Chromosome axis proteins regulate synapsis initiation in Drosophila oocytes. Kathryn Landy, Mercedes Gyruicza, Kim McKim. Waksman Institute of Microbiology, Rutgers University, Piscataway, NJ.

   Accurate chromosome segregation is crucial for the proper completion of meiosis and involves multiple intricate processes, including synapsis, which tethers homologous chromosomes, and cohesion, which tethers sister chromatids. Synapsis is the process of assembling the synaptonemal complex (SC), a proteinaceous structure that joins homologs along the chromosome axis. The axis runs along the length of each chromosome and is composed of several proteins, including the SC protein C(2)M, ORD and cohesion proteins. We have found that these chromosome axis proteins regulate three distinct stages of synapsis initiation: first, at the centromeres, second at 6-8 ORD-dependent euchromatic sites, and third at 15 to 18 additional C(2)M-dependent euchromatic sites. Double mutant analysis shows that the two types of euchromatic SC initiation can occur independently, however both pathways are dependent on cohesion proteins SMC1 and SMC3. In addition, we have genetic evidence that suggests synapsis initiates at many locations along the chromosomes, which may correspond to crossover sites. This data represents a novel model for SC initiation, which we hope to expand upon in order to gain more insight into the mechanism behind synapsis initiation.
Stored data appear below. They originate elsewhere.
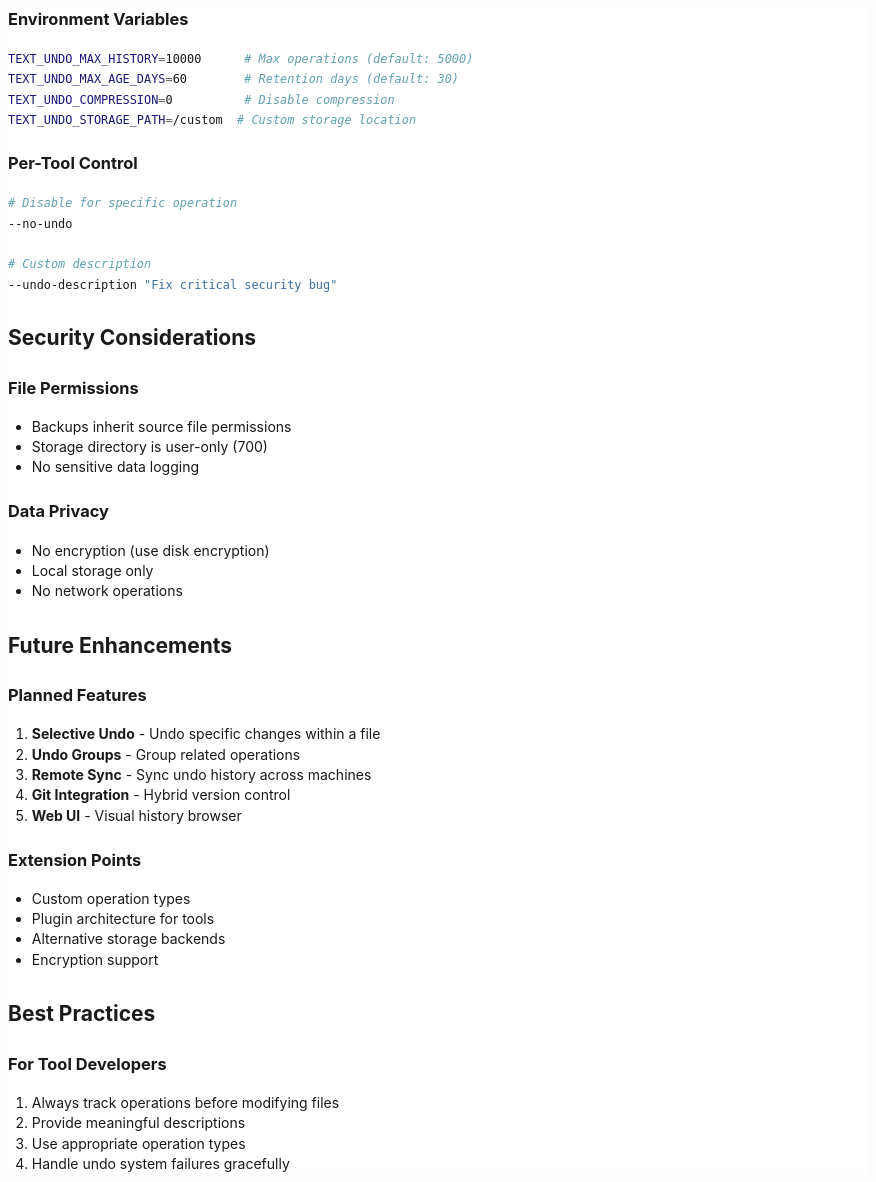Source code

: ### Environment Variables
```bash
TEXT_UNDO_MAX_HISTORY=10000      # Max operations (default: 5000)
TEXT_UNDO_MAX_AGE_DAYS=60        # Retention days (default: 30)
TEXT_UNDO_COMPRESSION=0          # Disable compression
TEXT_UNDO_STORAGE_PATH=/custom  # Custom storage location
```

### Per-Tool Control
```bash
# Disable for specific operation
--no-undo

# Custom description
--undo-description "Fix critical security bug"
```

## Security Considerations

### File Permissions
- Backups inherit source file permissions
- Storage directory is user-only (700)
- No sensitive data logging

### Data Privacy
- No encryption (use disk encryption)
- Local storage only
- No network operations

## Future Enhancements

### Planned Features
1. **Selective Undo** - Undo specific changes within a file
2. **Undo Groups** - Group related operations
3. **Remote Sync** - Sync undo history across machines
4. **Git Integration** - Hybrid version control
5. **Web UI** - Visual history browser

### Extension Points
- Custom operation types
- Plugin architecture for tools
- Alternative storage backends
- Encryption support

## Best Practices

### For Tool Developers
1. Always track operations before modifying files
2. Provide meaningful descriptions
3. Use appropriate operation types
4. Handle undo system failures gracefully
To do this, we investigated synapsis in additional cohesion defective backgrounds. When the cohesion proteins Stromalin (SCC3) and Nipped-B (SCC2) are knocked-down by RNAi we observed incomplete SC formation, similar to c(2)M mutants. Surprisingly, they were not needed for centromere synapsis as SMC1 and SMC3 are. We are working to determine how these two proteins and others including RAD21 (SCC1), WAPL, ECO, and PDS5 contribute to the synapsis initiation pathway. This analysis of synapsis initiation begins to unweave the intricate details and relationships that occur during meiotic prophase and gives insight into how proper chromosome segregation is accomplished.